─── TEXTO DE LECTURA ───

Ser bautizado significa recibir una participación de la historia de Dios en el mundo, y sólo quien participa de esta historia puede aprender paso a paso la libertad verdadera. Quien quisiera educar a sus hijos en un supuesto <<espacio neutral>>, les entregará con seguridad a una multitud de poderes y les privará muy pronto de su libertad.

Además jamás se ha visto otra cosa en Israel. A ningún judío creyente se le hubiera ocurrido, en principio, la idea de criar a sus hijos en un ambiente neutral. La circuncisión, signo de la alianza, se realizaba ya ocho días depués del nacimiento, y casi falta tiempo para comenzar el estudio de la Torá (aquí cita el autor Dt. 6,4-7; 20-23).

Los niños judíos deben por lo tanto escuchar de sus padres una y otra vez la Torá y la historia de salvación sobre la que se basa, hasta que se convierten en una parte de sus vidas. En la Iglesia no puede ser de otra manera. También ella vive en verdad de esta historia de salvación, que ha encontrado en Jesús su plenitud definitiva. Esta historia es demasiado grande para la familia individualmente considerada. Sólo es posible vincular a su hijo con esta historia si la familia misma ya está unida a la nueva familia de la Iglesia.

─── DATOS DISPONIBLES ───

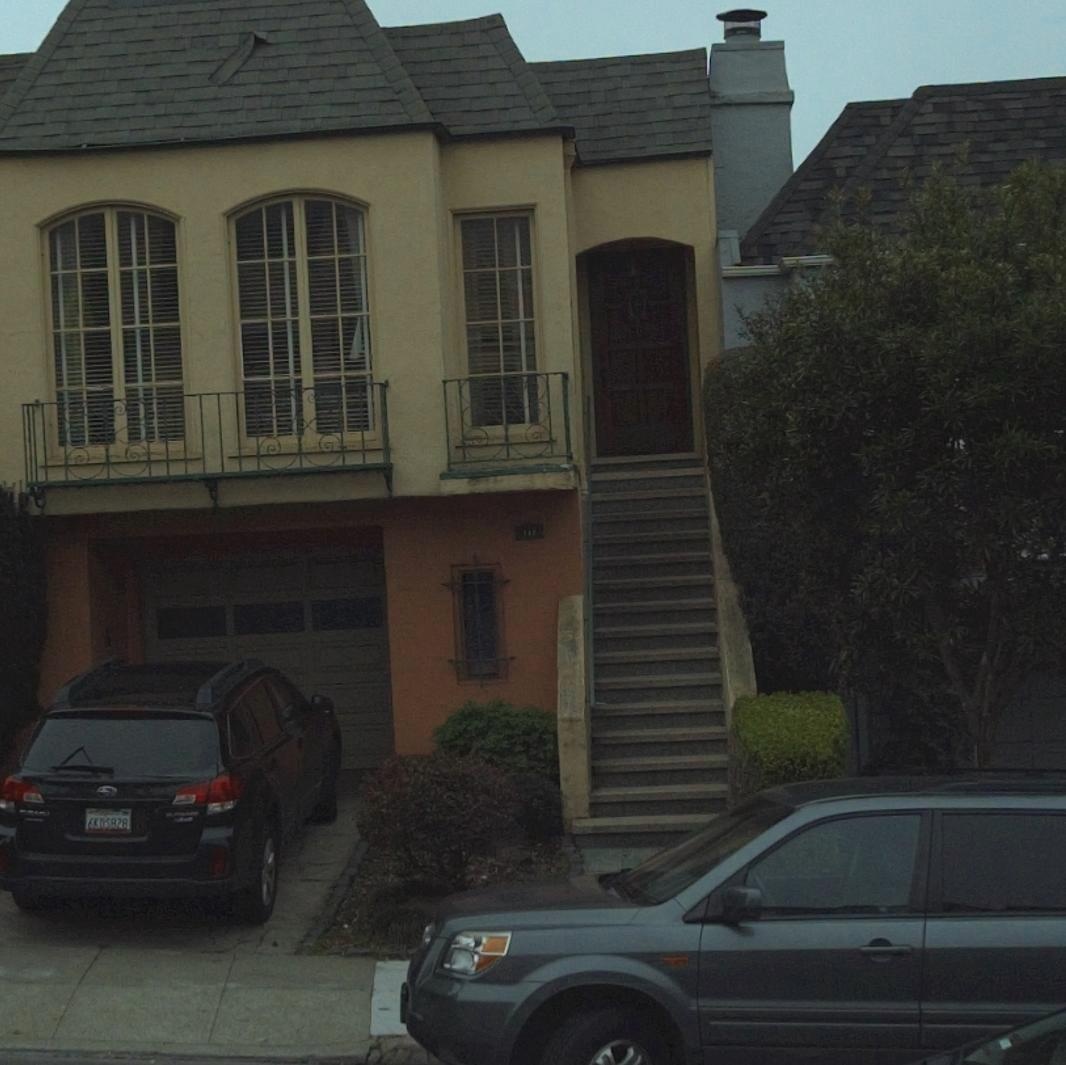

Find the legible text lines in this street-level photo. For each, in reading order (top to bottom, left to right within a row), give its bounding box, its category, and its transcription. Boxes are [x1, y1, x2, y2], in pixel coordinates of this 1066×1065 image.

[521, 527, 539, 537] StreetNumber: 117
[87, 816, 130, 831] None: 6KD5828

───

# [REQUISITOS DE LA TAREA]
Prolonga el texto sobre el bautismo y la educación de los hijos en la fe, empezando justo después de su última oración.

# [RESULTADO DEL EJERCICIO]
En los últimos decenios la Iglesia ve cada vez más claramente, cuán necesaria se torna la reintroducción del catecumenado. Tendría la función de poner a la clara luz de la razón creyente el tipo de vida en el que ha crecido el niño, para que el joven pudiera decidir entonces en verdadera libertad su estilo de vida.

…/… El catecumenado es más que una simple clase, el catecumenado es iniciación en el estilo de vida de la fe. Par poder ser introducido en tal estilo, tiene que haberlo.

Aquello que la Iglesia necesita sobre todas las cosas es, por lo tanto, que ella misma se una sociedad concreta, donde haga visible la fe en cuanto estilo de vida diferente del nuevo paganismo. Así el catecumenado tendría nuevamente una base. Pero tal sociedad cristiana concreta, en medio de un mundo que hace tiempo se empeña en volver a ser pagano, sólo puede darse en la forma de comunidades, que en sí mismas ponen de manifiesto el mundo nuevo y el nuevo proyecto social de Dios. Tal comunidad ya es catecumenado en sí misma. Si no la hay, de nada sirven las mejores <<introducciones a la fe>>.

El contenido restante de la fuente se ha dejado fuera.